Plus généralement, la religion contribue à renforcer l’autorité du système politique. Les Lacédémoniens qui voient en Apollon l’auteur de leurs règles de vie, accordent une importance cruciale à la consultation des oracles et attribuent une origine divine aux familles royales. D’ailleurs, les rois sont les principaux médiateurs entre les dieux et les hommes et sembleraient même être les seuls prêtres de la cité. D’où aussi leur statut de protecteurs, même après leur mort. Et les fêtes elles-mêmes, comme les combats de jeunes Spartiates au Platanistas (dont N. Richer défend l’ancienneté de la pratique), pourraient avoir eu une fonction de confirmation du pouvoir royal.

La religion contribue aussi à marquer et à protéger le territoire de la cité.

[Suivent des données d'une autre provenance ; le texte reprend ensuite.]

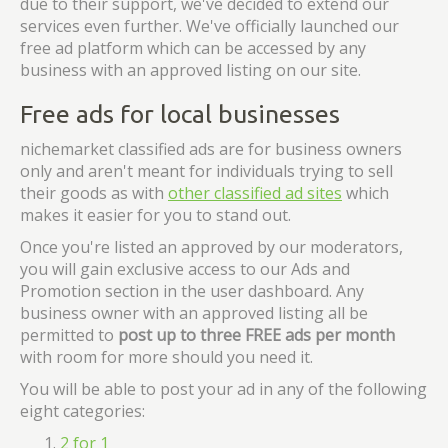
due to their support, we've decided to extend our
services even further. We've officially launched our
free ad platform which can be accessed by any
business with an approved listing on our site.
Free ads for local businesses
nichemarket classified ads are for business owners
only and aren't meant for individuals trying to sell
their goods as with
other classified ad sites
which
makes it easier for you to stand out.
Once you're listed an approved by our moderators,
you will gain exclusive access to our Ads and
Promotion section in the user dashboard. Any
business owner with an approved listing all be
permitted to
post up to three FREE ads per month
with room for more should you need it.
You will be able to post your ad in any of the following
eight categories:
2 for 1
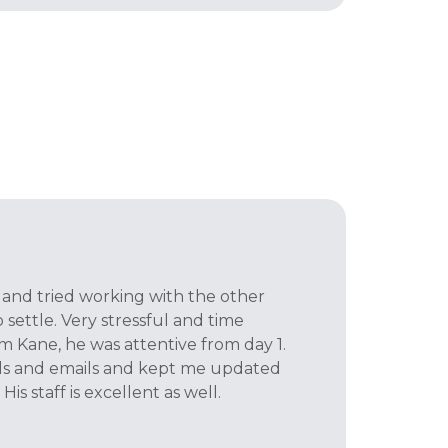
t and tried working with the other
settle. Very stressful and time
 Kane, he was attentive from day 1.
lls and emails and kept me updated
His staff is excellent as well.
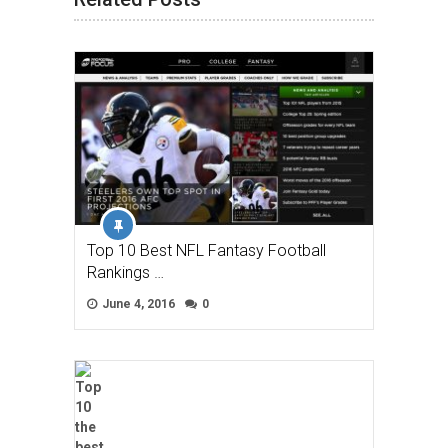
Top 10 Best NFL Fantasy Football
Rankings …
June 4, 2016
0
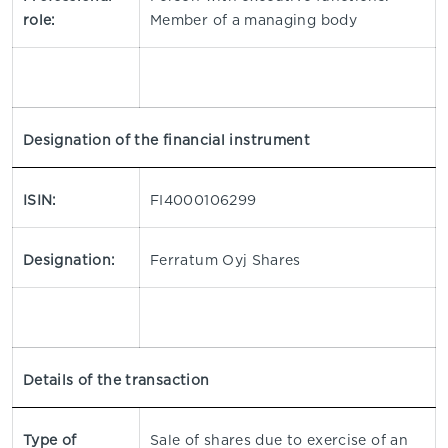
role:
Member of a managing body
Designation of the financial instrument
ISIN:
FI4000106299
Designation:
Ferratum Oyj Shares
Details of the transaction
Type of
Sale of shares due to exercise of an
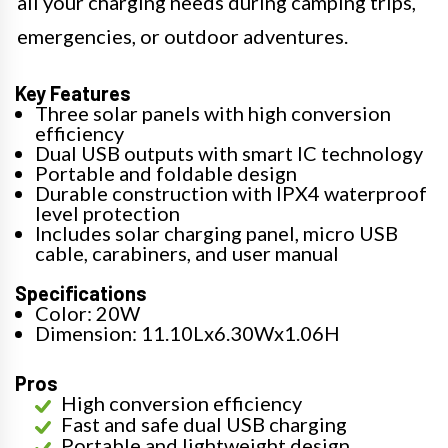
all your charging needs during camping trips,
emergencies, or outdoor adventures.
Key Features
Three solar panels with high conversion
efficiency
Dual USB outputs with smart IC technology
Portable and foldable design
Durable construction with IPX4 waterproof
level protection
Includes solar charging panel, micro USB
cable, carabiners, and user manual
Specifications
Color: 20W
Dimension: 11.10Lx6.30Wx1.06H
Pros
High conversion efficiency
Fast and safe dual USB charging
Portable and lightweight design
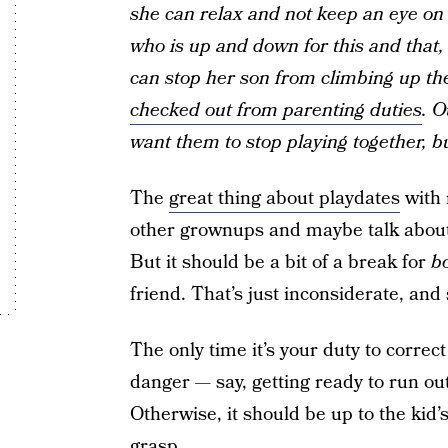
she can relax and not keep an eye on 
who is up and down for this and that, 
can stop her son from climbing up the
checked out from parenting duties
. O
want them to stop playing together, bu
The
great thing about playdates
with 
other grownups and maybe talk about 
But it should be a bit of a break for
b
friend. That’s just inconsiderate, and
The only time it’s your duty to correc
danger — say, getting ready to run out
Otherwise, it should be up to the kid’
grasp.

Non seulement les Spartiates semblent accorder plus d’importance que les autres Grecs aux sacrifices qui accompagnent le passage de la frontière, mais leur sensibilité à la protection divine des espaces les pousse à honorer les dieux des cités qu’ils combattent ou traversent. Leur propre territoire est non seulement entouré «par une sorte de glacis protecteur» (p.197) que dessinent les sanctuaires, mais il est surtout animé par les dynamiques qu’instaurent les jeux de miroirs et les dédoublements entre les différents hiera : il est ainsi fréquent qu’un sanctuaire aux limites de la cité ait un “répondant” au centre. En outre la polarisation de l’espace est accentuée par l’installation, au cœur de la cité, des tombes des morts glorieux qui fonctionnent comme des reliques (p.191). La religion imprègne aussi le temps de la cité, comme de l’individu. La vie des Spartiates est ainsi rythmée par des fêtes qui s’intègrent dans un calendrier cosmique et scandent les moments importants de la vie. C’est ainsi toute la vie des citoyens, à la maison, comme dans la cité, qui est placée sous le regard scrutateur et protecteur des dieux.

Enfin, si ce livre décrit un «système religieux complexe et cohérent» (p.18), il s’efforce aussi d’en montrer le dynamisme en recherchant systématiquement l’origine, la construction et l’évolution historique des différentes pratiques. De ce point de vue, c’est l’image d’une cité immobile et conservatrice qui est brisée par cette lecture. Au contraire, le système religieux y apparaît plutôt ouvert et en constant renouvellement. Ce livre, bien que synthétique, contribue donc à éclairer d’un jour nouveau la cité spartiate et s’adresse aussi bien aux chercheurs qu’à un public plus vaste.